5:00am

Thu March 15, 2012
Business

RTD Weighs Options for Northwest Corridor

The Regional Transportation District is weighing a new plan that postpones completion of the FasTracks rail project in Boulder County. KUNC’s Brian Larson spoke with Boulder County Business Report Publisher Chris Wood about the RTD proposal, local reaction and what’s next.

Larson: RTD is moving forward with rail projects throughout the Denver metro area. So why are they now backing away from completing a rail line in what they call the Northwest Corridor?

Wood: It all comes down to dollars, Brian. When RTD first proposed FasTracks in 2004, they estimated that the Northwest line would cost $895 million dollars to complete 80 miles of rail. A total of nine lines were envisioned throughout the metro area, including the Northwest Corridor, which would go from Westminster, through Broomfield, Louisville and Boulder all the way to Longmont. Even as costs have ballooned, sales-tax revenues have been less than expected because of the economy. So RTD now says there’s not enough money to complete the Northwest line.

Larson: Well if they can’t complete the rail line – than what are they recommending for the area?

Wood: Essentially, rail to Longmont becomes an open-ended proposition. RTD officials have recommended completion of one segment of rail, to Westminster, by 2020 or 2022, but with no completion date set for the rest of the line. They say the remainder of the line would be completed as costs become more effective and financing becomes more available. In the meantime, they propose a bus rapid transit system from Westminster to Longmont. And that plan, Brian, requires a successful FasTracks sales-tax election in November. Without it, the rail line would still be built, but wouldn’t be completed until 2042 – another 30 years.

Larson: I’m sure reaction to this has been colorful to say the least.

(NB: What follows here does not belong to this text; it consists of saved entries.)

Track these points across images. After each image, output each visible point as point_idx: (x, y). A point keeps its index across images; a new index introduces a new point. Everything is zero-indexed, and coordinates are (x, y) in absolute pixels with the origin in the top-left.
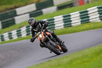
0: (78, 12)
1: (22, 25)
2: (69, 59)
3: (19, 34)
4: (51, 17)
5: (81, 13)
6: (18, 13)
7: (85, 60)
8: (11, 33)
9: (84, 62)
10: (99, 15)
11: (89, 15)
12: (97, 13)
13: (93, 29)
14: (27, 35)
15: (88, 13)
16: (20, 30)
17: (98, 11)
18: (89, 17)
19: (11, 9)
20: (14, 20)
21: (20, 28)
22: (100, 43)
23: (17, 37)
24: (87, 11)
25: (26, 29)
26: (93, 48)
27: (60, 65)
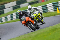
0: (41, 6)
1: (8, 14)
2: (36, 34)
3: (6, 19)
4: (25, 9)
5: (43, 7)
6: (6, 7)
7: (45, 34)
8: (2, 19)
10: (53, 8)
11: (47, 8)
12: (52, 7)
14: (11, 20)
15: (47, 7)
16: (7, 17)
17: (53, 6)
18: (47, 9)
19: (2, 4)
20: (3, 11)
21: (7, 15)
22: (54, 24)
23: (5, 21)
25: (10, 16)
26: (50, 27)
27: (30, 37)
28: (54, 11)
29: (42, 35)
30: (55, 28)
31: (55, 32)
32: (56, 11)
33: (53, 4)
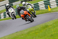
1: (1, 12)
2: (28, 31)
9: (36, 33)
10: (44, 6)
11: (39, 6)
13: (42, 14)
14: (4, 18)
15: (39, 5)
16: (0, 15)
24: (38, 4)
25: (3, 14)
27: (23, 35)
28: (45, 9)
29: (33, 32)
30: (46, 25)
31: (46, 29)
32: (47, 9)
33: (44, 2)
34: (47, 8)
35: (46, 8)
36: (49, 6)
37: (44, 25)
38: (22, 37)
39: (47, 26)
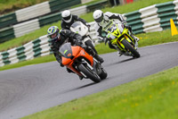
1: (26, 39)
3: (21, 55)
7: (134, 98)
8: (8, 54)
9: (133, 102)
12: (156, 16)
13: (150, 44)
14: (35, 56)
16: (24, 48)
19: (7, 11)
22: (161, 70)
23: (17, 61)
24: (140, 14)
26: (149, 78)
27: (92, 109)
28: (161, 29)
29: (125, 101)
30: (164, 79)
31: (163, 90)
32: (168, 29)
33: (159, 7)
34: (166, 26)
35: (164, 27)
36: (171, 20)
37: (156, 78)
38: (90, 114)
39: (166, 83)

Wood: We’ve seen a mixed reaction. Some officials in Longmont and Louisville are downright angry, but the reception has been a bit better in Boulder, where the Camera newspaper described Boulder mayor Matt Appelbaum as being “cautiously optimistic” about a bus rapid transit system. In other communities, there’s definitely a feeling that voters in Boulder County have been paying for other areas to get rail service and now won’t get it themselves. There’s a feeling that promises have been broken, and it could affect the real estate market as well.

Larson: Affect the real estate market? How so?

Wood: Well, a number of communities in the Northwest corridor have been working on transit-oriented developments. Land has been purchased, and developments have been planned, all with the idea that RTD trains will be coming to the region. Some cities, such as Boulder, have plans that include retail, housing, hotels and office space. Longmont is working on a transit-oriented development downtown, and city officials have really viewed FasTracks as a catalyst for downtown revitalization. Some of these projects probably will go forward, especially in Boulder, but uncertainty about FasTracks feeds uncertainty for these private and public-sector developers.

Larson: So what’s the next step in all of this?

Wood: The RTD board will meet on March 20 to vote on the plan. After that, any ballot measure would have to be approved by the Denver Regional Council of Governments.

Larson: Chris, thank you. Chris Wood is the publisher of the Boulder County Business Report.